EXTRACT »
##############################

- Theatrical release poster
- Directed by: Edward L. Cahn
- Written by: Owen Harris
- Based on: story by L.L. Foreman
- Produced by: Robert E. Kent
- Starring: Jim Davis Merry Anders Addison Richards
- Cinematography: Floyd Crosby
- Edited by: Kenneth G. Crane
- Music by: Paul Sawtell Bert Shefter
- Production company: Zenith Pictures
- Distributed by: United Artists
- Release date: May 5, 1961 (United States);
- Running time: 67 minutes
- Country: United States
- Language: English

= The Gambler Wore a Gun =

1961 film by Edward L. Cahn

The Gambler Wore a Gun is a 1961 Western film. The film is an uncredited remake of about five different B-westerns of the 1930s and 1940s. Some plot elements are also taken from 1954 western The Lone Gun, which starred George Montgomery.

==Plot==
Case Silverhorn (Jim Davis), a professional gambler, wants to retire from the gambling life and purchases a ranch through the mail. On the way there he saves the local Sheriff's life, who got into an ambush. The ambush did leave one man dead: the man Silverhorn purchased the ranch from is murdered before the title-deed can be recorded. Neither the Sheriff, nor the seller's children, Jud (Don Dorrell) and Sharon Donovan (Merry Anders) have any knowledge of the transaction and will not vacate the ranch. Taking a job at the local saloon, Case discovers that rustlers, unknown to the Donovans, are using the ranch-lands to hide the stolen cattle. Jud learns of the operation and is killed by the gang, and Case is framed for the murder.

##############################

DATASET CONTENT »
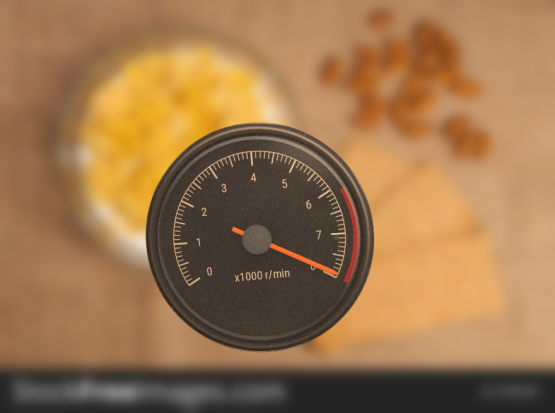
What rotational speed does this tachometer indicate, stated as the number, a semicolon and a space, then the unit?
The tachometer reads 7900; rpm
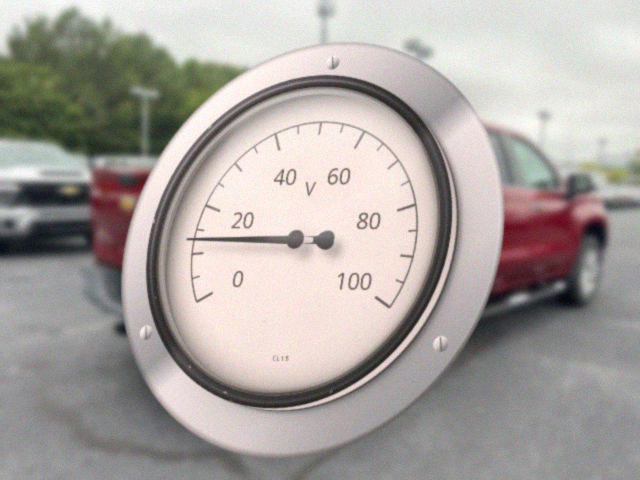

##############################

Retype the passage of the film article from "The Gambler Wore a Gun is" up to and including "starred George Montgomery.". The material that comes after the film article stands apart from it.

The Gambler Wore a Gun is a 1961 Western film. The film is an uncredited remake of about five different B-westerns of the 1930s and 1940s. Some plot elements are also taken from 1954 western The Lone Gun, which starred George Montgomery.